◆ ACTIVITY
Strip out the pictures and transcribe the records that follow exactly.

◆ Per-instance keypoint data
= = = =

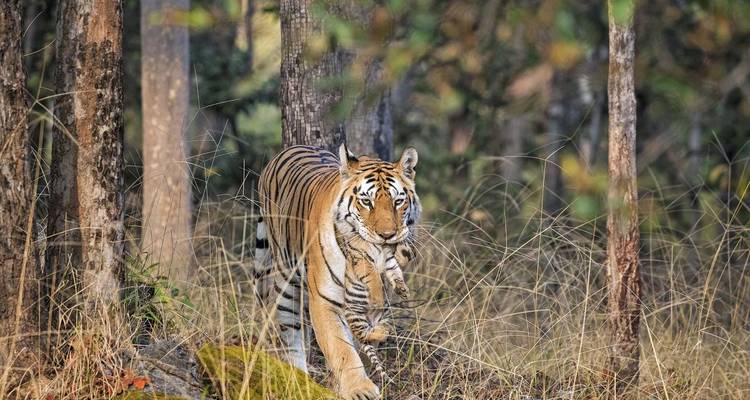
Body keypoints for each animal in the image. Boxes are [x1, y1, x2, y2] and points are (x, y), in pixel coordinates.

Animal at [253, 144, 420, 399]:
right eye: (366, 201)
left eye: (398, 201)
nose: (387, 235)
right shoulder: (325, 300)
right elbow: (341, 347)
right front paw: (359, 388)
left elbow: (364, 340)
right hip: (285, 282)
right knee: (291, 334)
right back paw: (300, 379)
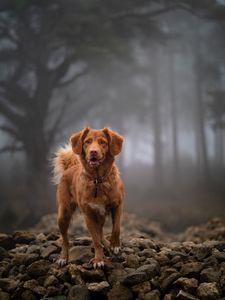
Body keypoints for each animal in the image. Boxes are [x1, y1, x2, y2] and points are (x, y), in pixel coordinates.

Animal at [52, 127, 124, 268]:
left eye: (103, 142)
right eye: (87, 142)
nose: (93, 152)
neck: (98, 180)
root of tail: (70, 168)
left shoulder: (118, 205)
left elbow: (116, 228)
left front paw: (114, 245)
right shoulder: (88, 215)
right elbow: (95, 240)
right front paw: (99, 259)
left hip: (100, 215)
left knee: (101, 231)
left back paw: (107, 244)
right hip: (63, 214)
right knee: (65, 240)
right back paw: (63, 258)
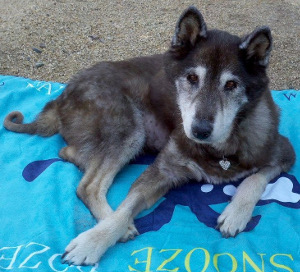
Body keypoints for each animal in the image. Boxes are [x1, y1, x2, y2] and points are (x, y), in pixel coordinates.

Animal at [4, 5, 296, 266]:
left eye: (232, 84)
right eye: (192, 78)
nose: (199, 130)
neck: (220, 148)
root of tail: (61, 95)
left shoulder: (284, 153)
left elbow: (254, 179)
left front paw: (236, 214)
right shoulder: (162, 170)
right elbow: (125, 209)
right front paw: (94, 240)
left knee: (70, 154)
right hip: (130, 129)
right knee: (87, 185)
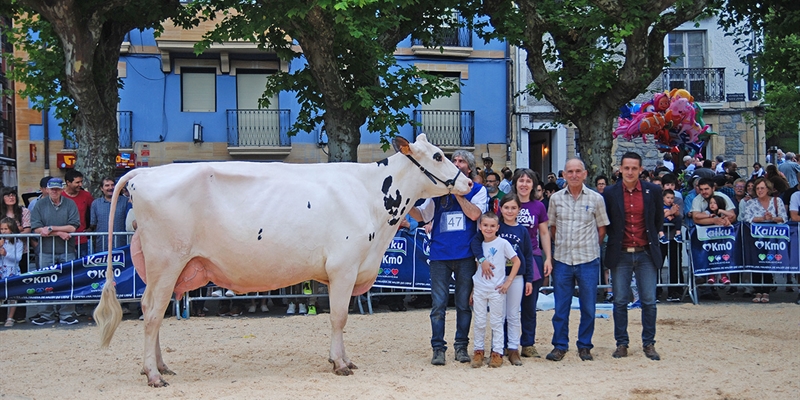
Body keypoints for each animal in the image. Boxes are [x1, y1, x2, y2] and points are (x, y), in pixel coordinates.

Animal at [94, 135, 472, 388]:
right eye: (438, 155)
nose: (468, 182)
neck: (372, 199)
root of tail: (144, 174)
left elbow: (340, 319)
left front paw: (344, 359)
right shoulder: (344, 267)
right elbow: (338, 317)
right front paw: (340, 363)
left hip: (163, 267)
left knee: (153, 312)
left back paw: (160, 366)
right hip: (166, 261)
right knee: (152, 312)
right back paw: (153, 374)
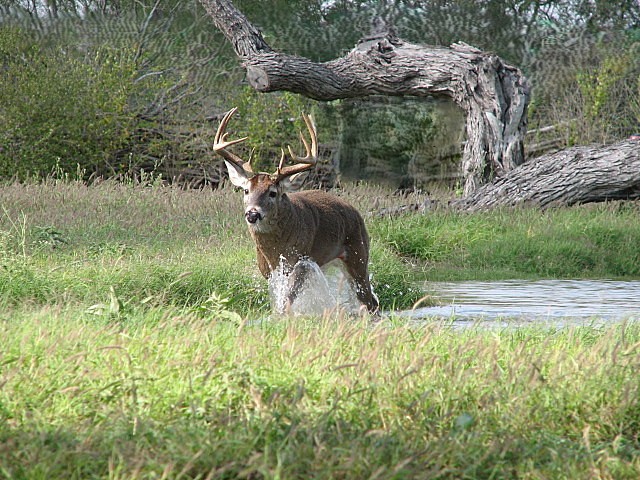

= = = =

◆ TASK OUTPUT
Body keypoints for each animal in the image. Boxes are [x1, y1, x2, y2] and points are (x, y), in pixel coordinates.

Animal at [253, 144, 420, 399]:
right eye: (366, 201)
left eye: (398, 201)
nose: (387, 235)
right shoulder: (325, 300)
right elbow: (341, 347)
right front paw: (359, 388)
left elbow: (364, 340)
right hip: (285, 282)
right knee: (291, 334)
right back paw: (300, 379)
Body keypoints for each animal in the image. Boxes are [x1, y1, x2, y2] and points are (x, y), in pixel coordinates.

Animal at [52, 127, 124, 268]:
left eye: (103, 142)
right eye: (87, 142)
nose: (93, 152)
neck: (98, 180)
root of tail: (70, 168)
left shoulder: (118, 205)
left elbow: (116, 228)
left front paw: (114, 245)
right shoulder: (88, 215)
right elbow: (95, 240)
right front paw: (99, 259)
left hip: (100, 215)
left knee: (101, 231)
left back paw: (107, 244)
right hip: (63, 214)
right knee: (65, 240)
right back paw: (63, 258)
Body keypoints for each animal in the image. Boxes are [x1, y1, x2, y2] and points are (x, y), in pixel coordinates.

Animal at [4, 5, 296, 266]:
left eye: (232, 84)
right eye: (192, 78)
nose: (199, 130)
neck: (220, 148)
root of tail: (61, 95)
left shoulder: (284, 153)
left elbow: (254, 179)
left front paw: (236, 214)
right shoulder: (162, 170)
right elbow: (125, 209)
right front paw: (94, 240)
left knee: (70, 154)
right hip: (130, 129)
right knee: (87, 185)
Body keypoints for each animal in the image. Boxes are [x1, y1, x2, y2] and points are (x, y), in pixel coordinates.

Animal at [94, 135, 472, 388]:
right eye: (438, 155)
nose: (468, 182)
neck: (372, 199)
root of tail: (144, 174)
left elbow: (340, 319)
left front paw: (344, 359)
right shoulder: (344, 267)
right elbow: (338, 317)
right front paw: (340, 363)
left hip: (163, 267)
left knee: (153, 312)
left back paw: (160, 366)
right hip: (166, 261)
right knee: (152, 312)
right back paw: (153, 374)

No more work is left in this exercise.